Dark Matter

Dark Matter is the name given to describe a general class of astrophysical matter which does not radiate (hence is dark) but exerts its influence on other matter gravitationally. It comprises roughly one-fourth of the universe.

Dark Matter Chart

Astrophysical observations can place constraints on the total mass of the Dark Matter, but cannot identify its specific properties on the particle level. For that, a particle theory is needed and is indeed handy.

Supersymmetry, a theory which was proposed to resolve some questions that are unanswered by the Standard Model of particle physics, predicts the existence of a new particle (as of yet undetected). The properties of this particle are consistent with the astrophysical constraints placed on Dark Matter. Therefore, it appears that this new supersymmetric particle, referred to as Weak Interacting Massive Particle (WIMP), is an excellent candidate for Dark Matter.

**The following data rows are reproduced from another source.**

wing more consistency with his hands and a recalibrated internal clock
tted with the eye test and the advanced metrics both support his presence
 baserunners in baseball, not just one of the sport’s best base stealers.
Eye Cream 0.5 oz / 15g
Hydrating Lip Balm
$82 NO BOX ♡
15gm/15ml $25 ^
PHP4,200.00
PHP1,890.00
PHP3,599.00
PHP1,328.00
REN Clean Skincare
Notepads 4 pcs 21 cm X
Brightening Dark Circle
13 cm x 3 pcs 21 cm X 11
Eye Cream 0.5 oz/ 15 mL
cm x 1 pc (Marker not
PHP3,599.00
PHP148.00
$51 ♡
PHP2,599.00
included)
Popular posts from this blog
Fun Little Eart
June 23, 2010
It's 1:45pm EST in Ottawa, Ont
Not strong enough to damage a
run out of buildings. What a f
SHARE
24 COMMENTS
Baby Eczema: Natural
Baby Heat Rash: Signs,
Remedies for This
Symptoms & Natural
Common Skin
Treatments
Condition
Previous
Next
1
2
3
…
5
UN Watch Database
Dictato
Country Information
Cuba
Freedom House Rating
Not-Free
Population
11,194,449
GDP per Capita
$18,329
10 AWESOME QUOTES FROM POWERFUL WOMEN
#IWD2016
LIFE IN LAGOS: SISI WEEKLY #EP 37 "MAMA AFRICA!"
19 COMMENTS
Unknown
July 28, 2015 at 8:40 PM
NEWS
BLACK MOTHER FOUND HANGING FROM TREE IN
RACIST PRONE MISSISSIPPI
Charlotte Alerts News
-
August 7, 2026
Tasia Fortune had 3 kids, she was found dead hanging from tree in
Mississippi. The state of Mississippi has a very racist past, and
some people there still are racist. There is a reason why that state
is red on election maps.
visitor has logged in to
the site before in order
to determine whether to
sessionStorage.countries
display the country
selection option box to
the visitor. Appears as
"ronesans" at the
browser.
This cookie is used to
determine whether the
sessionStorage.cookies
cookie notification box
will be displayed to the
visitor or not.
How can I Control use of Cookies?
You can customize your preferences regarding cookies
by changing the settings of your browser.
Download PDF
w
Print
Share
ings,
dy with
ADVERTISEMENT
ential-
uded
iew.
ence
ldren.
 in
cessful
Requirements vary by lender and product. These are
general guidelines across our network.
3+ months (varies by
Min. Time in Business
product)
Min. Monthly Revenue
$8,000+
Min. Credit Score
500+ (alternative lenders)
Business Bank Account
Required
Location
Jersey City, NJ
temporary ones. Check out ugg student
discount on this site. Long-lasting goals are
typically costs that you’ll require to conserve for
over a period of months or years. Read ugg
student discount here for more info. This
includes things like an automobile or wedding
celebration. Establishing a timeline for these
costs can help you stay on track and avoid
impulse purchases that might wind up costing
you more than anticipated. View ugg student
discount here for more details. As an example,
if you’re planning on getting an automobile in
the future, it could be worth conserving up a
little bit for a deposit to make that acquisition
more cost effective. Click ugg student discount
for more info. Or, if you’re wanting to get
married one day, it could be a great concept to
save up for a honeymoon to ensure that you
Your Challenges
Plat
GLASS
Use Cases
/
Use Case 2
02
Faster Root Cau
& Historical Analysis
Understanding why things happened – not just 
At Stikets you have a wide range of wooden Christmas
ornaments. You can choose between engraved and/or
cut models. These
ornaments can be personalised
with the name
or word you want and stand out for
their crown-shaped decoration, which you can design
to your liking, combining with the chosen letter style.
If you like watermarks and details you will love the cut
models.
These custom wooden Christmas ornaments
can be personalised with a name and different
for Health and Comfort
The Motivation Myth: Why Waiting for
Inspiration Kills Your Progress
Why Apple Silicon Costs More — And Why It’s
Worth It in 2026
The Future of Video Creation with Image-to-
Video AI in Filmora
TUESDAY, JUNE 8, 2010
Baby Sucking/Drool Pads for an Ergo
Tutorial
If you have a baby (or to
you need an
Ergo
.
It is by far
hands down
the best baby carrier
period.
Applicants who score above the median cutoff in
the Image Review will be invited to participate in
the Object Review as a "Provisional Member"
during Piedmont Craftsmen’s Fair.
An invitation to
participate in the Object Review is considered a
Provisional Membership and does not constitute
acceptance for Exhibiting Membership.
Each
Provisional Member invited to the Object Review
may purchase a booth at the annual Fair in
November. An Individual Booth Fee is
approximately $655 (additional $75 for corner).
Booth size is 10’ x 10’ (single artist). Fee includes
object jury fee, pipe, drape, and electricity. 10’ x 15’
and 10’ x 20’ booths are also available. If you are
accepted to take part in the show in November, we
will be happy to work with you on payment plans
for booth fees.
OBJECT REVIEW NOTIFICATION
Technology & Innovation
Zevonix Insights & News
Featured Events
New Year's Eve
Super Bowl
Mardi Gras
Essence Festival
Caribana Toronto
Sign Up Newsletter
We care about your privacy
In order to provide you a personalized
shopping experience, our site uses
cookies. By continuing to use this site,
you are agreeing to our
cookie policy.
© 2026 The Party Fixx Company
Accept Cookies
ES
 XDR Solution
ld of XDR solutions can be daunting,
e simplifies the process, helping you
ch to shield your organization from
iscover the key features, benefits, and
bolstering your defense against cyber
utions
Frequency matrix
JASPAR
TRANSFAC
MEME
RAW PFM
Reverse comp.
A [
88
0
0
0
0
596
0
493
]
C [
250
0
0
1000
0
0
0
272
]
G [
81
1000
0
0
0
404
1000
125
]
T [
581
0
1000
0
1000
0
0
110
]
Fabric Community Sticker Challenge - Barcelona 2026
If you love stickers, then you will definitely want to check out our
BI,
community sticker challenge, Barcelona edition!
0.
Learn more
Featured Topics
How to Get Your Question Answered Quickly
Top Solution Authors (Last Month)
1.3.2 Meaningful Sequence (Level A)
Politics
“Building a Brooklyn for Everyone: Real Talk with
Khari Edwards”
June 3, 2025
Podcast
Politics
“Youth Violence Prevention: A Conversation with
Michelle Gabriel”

The Cryogenic Dark Matter Search (CDMS) aims to detect WIMP Dark Matter on Earth by detecting its interaction with Germanium nuclei. The SuperCMDS uses interleaved Z-sensitive Ionization Phonon (iZIP) detectors with arrays of
TES sensors to measure the recoil energy the Germanium nuclei receive from the interaction. However, the detectors also pick up background events, which can hinder the identification of WIMPs. To minimize these effects, CDMS places the detectors deep underground. After a testing period in the Sudan mine in Minnesota, SCMDS moved to a deeper underground facility at SNOLAB, located in the Vale Inco Mine in Sudbury, Canada.